FTAAN, Session 9

A point particle as it exists in a superstring has a core diameter of 5*10^(-87) meters. The mini-string that connects to these is 5*10^(-87) meters long. A mini-string has a thickness of 10^(-129) meters. These are taken in the substringular. In the globally distinguishable, these phenomena are 10^8*3 times thicker, since the Lorentz-Four-Contraction works to a factor of 3*10^8. So, in the substringular, the Lorentz-Four-Contractions are maximized for optimal core detection possible. Thus, in the substringular, one has minimal to no increased Lorentz-Four-Contraction. As a point particle of the first-order travels through ultimon flow the given point particle has mini-string taken away by means of it being pulled out of the bundle to where the given point particle has then 10,000 times less volume during the core of ultimon flow, since the associated bundle has less mini-string, although the bundle has the same diameter. The compactified condition of a point particle is densely configured. This densely volumed point during the core of ultimon flow differentiation by a factor of 10,000 to exist at the whole volume of its neighborhood by a certain number of times since the loose bundle discussed is relatively thinned out here.
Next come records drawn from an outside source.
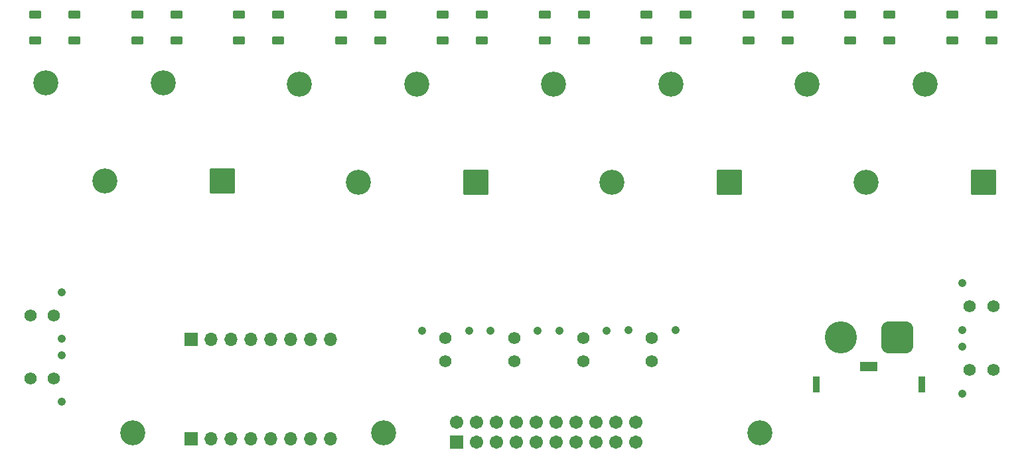
<source format=gbr>
%TF.GenerationSoftware,KiCad,Pcbnew,8.0.3*%
%TF.CreationDate,2025-06-04T12:12:44-07:00*%
%TF.ProjectId,Power_Distribution,506f7765-725f-4446-9973-747269627574,rev?*%
%TF.SameCoordinates,Original*%
%TF.FileFunction,Soldermask,Bot*%
%TF.FilePolarity,Negative*%
%FSLAX46Y46*%
G04 Gerber Fmt 4.6, Leading zero omitted, Abs format (unit mm)*
G04 Created by KiCad (PCBNEW 8.0.3) date 2025-06-04 12:12:44*
%MOMM*%
%LPD*%
G01*
G04 APERTURE LIST*
G04 Aperture macros list*
%AMRoundRect*
0 Rectangle with rounded corners*
0 $1 Rounding radius*
0 $2 $3 $4 $5 $6 $7 $8 $9 X,Y pos of 4 corners*
0 Add a 4 corners polygon primitive as box body*
4,1,4,$2,$3,$4,$5,$6,$7,$8,$9,$2,$3,0*
0 Add four circle primitives for the rounded corners*
1,1,$1+$1,$2,$3*
1,1,$1+$1,$4,$5*
1,1,$1+$1,$6,$7*
1,1,$1+$1,$8,$9*
0 Add four rect primitives between the rounded corners*
20,1,$1+$1,$2,$3,$4,$5,0*
20,1,$1+$1,$4,$5,$6,$7,0*
20,1,$1+$1,$6,$7,$8,$9,0*
20,1,$1+$1,$8,$9,$2,$3,0*%
G04 Aperture macros list end*
%ADD10R,0.900000X2.000000*%
%ADD11RoundRect,1.025000X1.025000X1.025000X-1.025000X1.025000X-1.025000X-1.025000X1.025000X-1.025000X0*%
%ADD12C,4.100000*%
%ADD13R,2.300000X1.300000*%
%ADD14RoundRect,0.102000X1.500000X1.500000X-1.500000X1.500000X-1.500000X-1.500000X1.500000X-1.500000X0*%
%ADD15C,3.204000*%
%ADD16RoundRect,0.102000X-0.754000X-0.754000X0.754000X-0.754000X0.754000X0.754000X-0.754000X0.754000X0*%
%ADD17C,1.712000*%
%ADD18C,3.200000*%
%ADD19C,1.066800*%
%ADD20C,1.574800*%
%ADD21R,1.700000X1.700000*%
%ADD22O,1.700000X1.700000*%
%ADD23RoundRect,0.250000X0.550000X0.250000X-0.550000X0.250000X-0.550000X-0.250000X0.550000X-0.250000X0*%
G04 APERTURE END LIST*
D10*
%TO.C,J4*%
X198520000Y-101380000D03*
X185020000Y-101380000D03*
D11*
X195370000Y-95380000D03*
D12*
X188170000Y-95380000D03*
D13*
X191770000Y-99030000D03*
%TD*%
D14*
%TO.C,J6*%
X206396000Y-75492000D03*
D15*
X198896000Y-62992000D03*
X191396000Y-75492000D03*
X183896000Y-62992000D03*
%TD*%
D16*
%TO.C,J18*%
X139190000Y-108750000D03*
D17*
X139190000Y-106210000D03*
X141730000Y-108750000D03*
X141730000Y-106210000D03*
X144270000Y-108750000D03*
X144270000Y-106210000D03*
X146810000Y-108750000D03*
X146810000Y-106210000D03*
X149350000Y-108750000D03*
X149350000Y-106210000D03*
X151890000Y-108750000D03*
X151890000Y-106210000D03*
X154430000Y-108750000D03*
X154430000Y-106210000D03*
X156970000Y-108750000D03*
X156970000Y-106210000D03*
X159510000Y-108750000D03*
X159510000Y-106210000D03*
X162050000Y-108750000D03*
X162050000Y-106210000D03*
%TD*%
D18*
%TO.C,H2*%
X97840000Y-107540000D03*
%TD*%
D19*
%TO.C,J15*%
X161059998Y-94449999D03*
X167060002Y-94449999D03*
D20*
X164060000Y-98389999D03*
X164060000Y-95390000D03*
%TD*%
D19*
%TO.C,J10*%
X88740000Y-89549998D03*
X88740000Y-95550002D03*
D20*
X84800000Y-92550000D03*
X87799999Y-92550000D03*
%TD*%
D14*
%TO.C,J2*%
X141612000Y-75492000D03*
D15*
X134112000Y-62992000D03*
X126612000Y-75492000D03*
X119112000Y-62992000D03*
%TD*%
D19*
%TO.C,J17*%
X203679999Y-94380002D03*
X203679999Y-88379998D03*
D20*
X207619999Y-91380000D03*
X204620000Y-91380000D03*
%TD*%
D19*
%TO.C,J16*%
X203679999Y-102510002D03*
X203679999Y-96509998D03*
D20*
X207619999Y-99510000D03*
X204620000Y-99510000D03*
%TD*%
D21*
%TO.C,J9*%
X105290000Y-95632000D03*
D22*
X107830000Y-95632000D03*
X110370000Y-95632000D03*
X112910000Y-95632000D03*
X115450000Y-95632000D03*
X117990000Y-95632000D03*
X120530000Y-95632000D03*
X123070000Y-95632000D03*
%TD*%
D19*
%TO.C,J14*%
X152284398Y-94459999D03*
X158284402Y-94459999D03*
D20*
X155284400Y-98399999D03*
X155284400Y-95400000D03*
%TD*%
D18*
%TO.C,H3*%
X129840000Y-107540000D03*
%TD*%
D14*
%TO.C,J1*%
X173985600Y-75492000D03*
D15*
X166485600Y-62992000D03*
X158985600Y-75492000D03*
X151485600Y-62992000D03*
%TD*%
D19*
%TO.C,J11*%
X88740000Y-97589998D03*
X88740000Y-103590002D03*
D20*
X84800000Y-100590000D03*
X87799999Y-100590000D03*
%TD*%
D18*
%TO.C,H4*%
X177840000Y-107540000D03*
%TD*%
D19*
%TO.C,J13*%
X143508798Y-94459999D03*
X149508802Y-94459999D03*
D20*
X146508800Y-98399999D03*
X146508800Y-95400000D03*
%TD*%
D19*
%TO.C,J12*%
X134733198Y-94459999D03*
X140733202Y-94459999D03*
D20*
X137733200Y-98399999D03*
X137733200Y-95400000D03*
%TD*%
D14*
%TO.C,J7*%
X109252400Y-75339600D03*
D15*
X101752400Y-62839600D03*
X94252400Y-75339600D03*
X86752400Y-62839600D03*
%TD*%
D21*
%TO.C,J3*%
X105290000Y-108332000D03*
D22*
X107830000Y-108332000D03*
X110370000Y-108332000D03*
X112910000Y-108332000D03*
X115450000Y-108332000D03*
X117990000Y-108332000D03*
X120530000Y-108332000D03*
X123070000Y-108332000D03*
%TD*%
D23*
%TO.C,LED8*%
X142391112Y-54150000D03*
X142391112Y-57450000D03*
X137391112Y-54150000D03*
X137391112Y-57450000D03*
%TD*%
%TO.C,LED9*%
X129394724Y-54150000D03*
X129394724Y-57450000D03*
X124394724Y-54150000D03*
X124394724Y-57450000D03*
%TD*%
%TO.C,LED3*%
X207373052Y-54150000D03*
X207373052Y-57450000D03*
X202373052Y-54150000D03*
X202373052Y-57450000D03*
%TD*%
%TO.C,LED4*%
X194376664Y-54150000D03*
X194376664Y-57450000D03*
X189376664Y-54150000D03*
X189376664Y-57450000D03*
%TD*%
%TO.C,LED6*%
X168383888Y-54150000D03*
X168383888Y-57450000D03*
X163383888Y-54150000D03*
X163383888Y-57450000D03*
%TD*%
%TO.C,LED5*%
X181380276Y-54150000D03*
X181380276Y-57450000D03*
X176380276Y-54150000D03*
X176380276Y-57450000D03*
%TD*%
%TO.C,LED11*%
X103401948Y-54150000D03*
X103401948Y-57450000D03*
X98401948Y-54150000D03*
X98401948Y-57450000D03*
%TD*%
%TO.C,LED12*%
X90405552Y-54150000D03*
X90405552Y-57450000D03*
X85405552Y-54150000D03*
X85405552Y-57450000D03*
%TD*%
%TO.C,LED10*%
X116398336Y-54150000D03*
X116398336Y-57450000D03*
X111398336Y-54150000D03*
X111398336Y-57450000D03*
%TD*%
%TO.C,LED7*%
X155387500Y-54150000D03*
X155387500Y-57450000D03*
X150387500Y-54150000D03*
X150387500Y-57450000D03*
%TD*%
M02*

</source>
It does this by molding into different morphologies that total to its total volume of a first-ordered point particle a certain number of times within the core of ultimon flow. The volume normally taken up by a first-ordered point particle is known as a point particle neighborhood. A point particle of norm state during the ultimon flow has the volume of a first-ordered point particle of a string during the core of ultimon flow. A point particle of a norm state during BRST is just 50 times smaller in volume to a supersting's point particle during BRST. Point particles of superstrings of non-abelian superstrings are more loose than those of abelian supertrings.